Segment Start: TASK MATERIAL
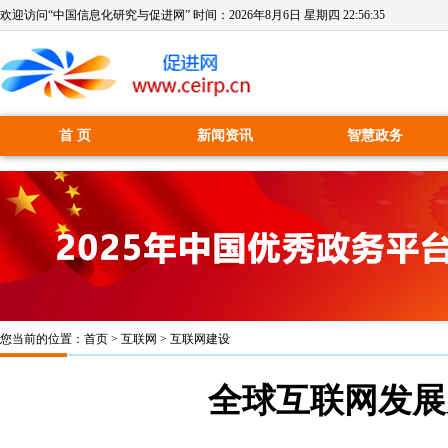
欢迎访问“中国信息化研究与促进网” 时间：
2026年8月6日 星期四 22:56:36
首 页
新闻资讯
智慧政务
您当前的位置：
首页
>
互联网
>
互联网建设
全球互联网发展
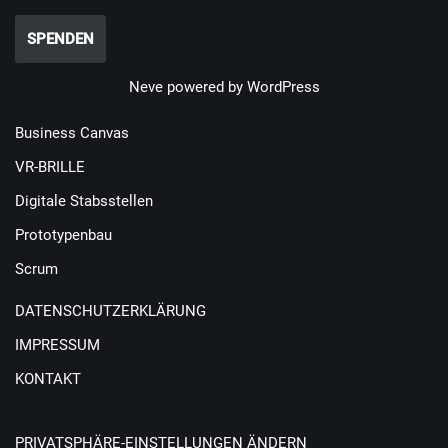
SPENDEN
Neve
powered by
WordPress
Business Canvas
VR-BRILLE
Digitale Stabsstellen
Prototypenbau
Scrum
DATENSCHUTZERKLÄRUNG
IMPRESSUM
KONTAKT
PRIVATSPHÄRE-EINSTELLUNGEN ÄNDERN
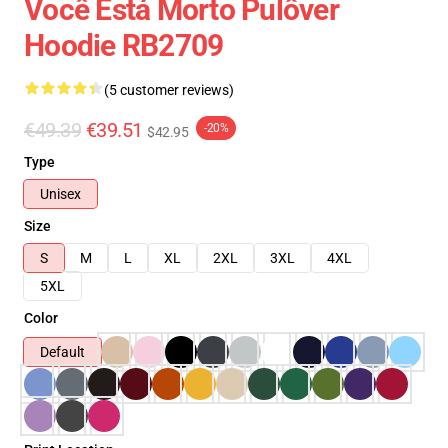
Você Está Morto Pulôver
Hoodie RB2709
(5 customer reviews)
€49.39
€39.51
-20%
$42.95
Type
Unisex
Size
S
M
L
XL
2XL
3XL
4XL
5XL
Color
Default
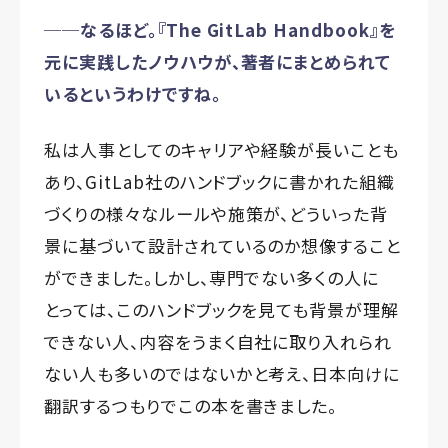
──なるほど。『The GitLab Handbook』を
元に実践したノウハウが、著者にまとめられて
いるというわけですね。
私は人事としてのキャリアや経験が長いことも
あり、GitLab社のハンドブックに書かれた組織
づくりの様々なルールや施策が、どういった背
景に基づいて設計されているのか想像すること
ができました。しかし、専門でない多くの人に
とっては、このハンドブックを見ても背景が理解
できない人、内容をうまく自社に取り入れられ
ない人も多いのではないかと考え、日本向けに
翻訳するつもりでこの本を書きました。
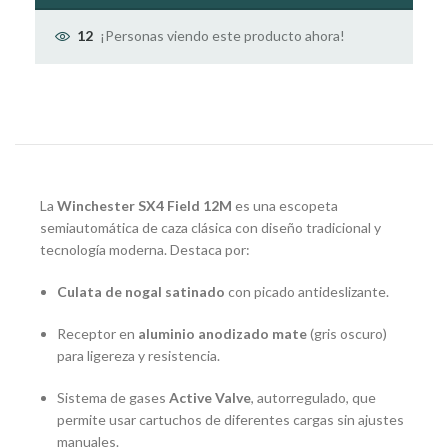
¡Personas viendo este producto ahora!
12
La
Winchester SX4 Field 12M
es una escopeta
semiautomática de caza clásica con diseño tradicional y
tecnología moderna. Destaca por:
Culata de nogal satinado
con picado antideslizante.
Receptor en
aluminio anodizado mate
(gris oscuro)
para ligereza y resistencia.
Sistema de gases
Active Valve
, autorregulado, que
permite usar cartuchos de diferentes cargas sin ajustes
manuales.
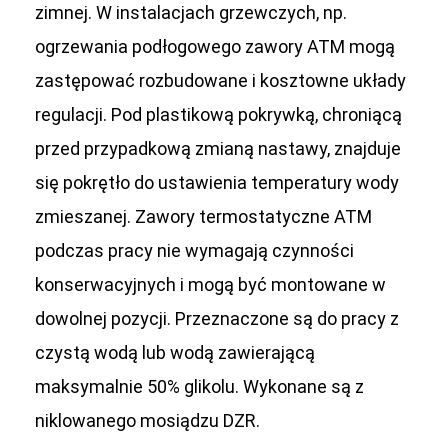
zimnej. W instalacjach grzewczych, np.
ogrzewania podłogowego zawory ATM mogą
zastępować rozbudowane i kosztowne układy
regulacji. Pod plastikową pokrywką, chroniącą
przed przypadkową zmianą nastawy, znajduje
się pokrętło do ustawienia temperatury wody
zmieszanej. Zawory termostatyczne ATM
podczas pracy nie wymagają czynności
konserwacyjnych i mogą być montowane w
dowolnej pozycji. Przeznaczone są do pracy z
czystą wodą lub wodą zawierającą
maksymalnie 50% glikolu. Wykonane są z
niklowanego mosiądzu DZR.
Segment End: TASK MATERIAL
Echo the rows word for word, from the first row down through the line containing "PRIVATSPHÄRE-EINSTELLUNGEN ÄNDERN", both ends included. Leave the pictures out of your reply.

• REPLY TO THE EXERCISE
欢迎访问“中国信息化研究与促进网” 时间：
2026年8月6日 星期四 22:56:36
首 页
新闻资讯
智慧政务
您当前的位置：
首页
>
互联网
>
互联网建设
全球互联网发展
SPENDEN
Neve
powered by
WordPress
Business Canvas
VR-BRILLE
Digitale Stabsstellen
Prototypenbau
Scrum
DATENSCHUTZERKLÄRUNG
IMPRESSUM
KONTAKT
PRIVATSPHÄRE-EINSTELLUNGEN ÄNDERN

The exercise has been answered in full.